Has it really been two weeks since my last post?
How embarrassing. When the writing’s not going well, I don’t tend to post–namely because I’ll end up whining. But after 2 weeks of pain, torture and staring at pages, unable to figure out what’s gone wrong, I’m moving along. Slowly, but steadily.
I realized what the problem is, still trying to figure out how to fix it, and in the meantime, learning and relearning all sorts of things about myself, and coming to some difficult decisions.
I’ve decided to put aside my fantasy novel. I love the story, the premise, and the message (for lack of a better word). But right now, I can’t do this story any justice. And this makes me feel panicky.
I hate starting something and not finishing it; hate that I give my word (to the agent. I told her I would sub the story) and not following through. We all have certain ways we define ourselves, but Zen philosophy (or maybe it’s the Tao) says that we’re to be like water: constantly moving, shifting according to the situation, and overcoming obstacles not through force, but persistence.
In that sense, then, I shouldn’t feel guilty about putting my book aside.
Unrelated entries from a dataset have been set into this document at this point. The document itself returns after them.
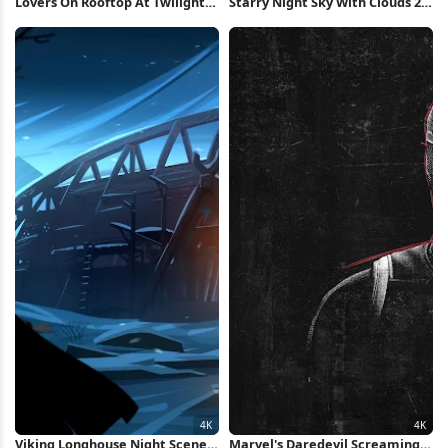
Lovers On Rooftop At Twilight
Starry Night Sky With Clouds 2K
Full HD Wallpaper
iPhone Wallpaper
Viking Longhouse Night Scene
Marvel's Daredevil Screaming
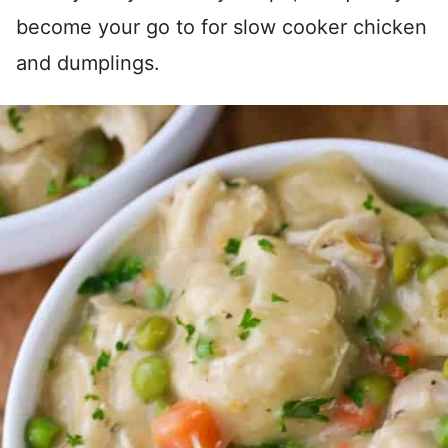
become your go to for slow cooker chicken
and dumplings.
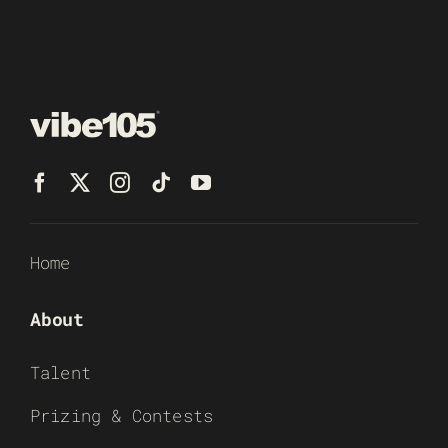
Home
About
Talent
Prizing & Contests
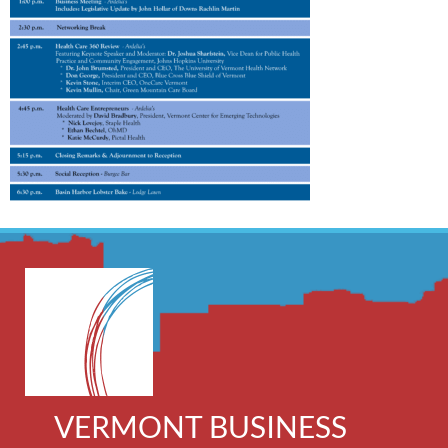
VERMONT BUSINESS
I have to honor the situation, which is that it’s just not working. And the truth is, if I subbed now, my story would be rejected and it deserves better than that–so does the agent, who shouldn’t have to waste her time with a sub-par submission.
So, I suppose then, it’s my ego that’s railing against the situation. Perhaps it’s miffed that its definition of itself is being blasted out of the water.
I’m not sure. I wish I knew if putting the book down was courageous or quitting, but I don’t. All I know, is that it’s not working, and I have to be still and let the answers come.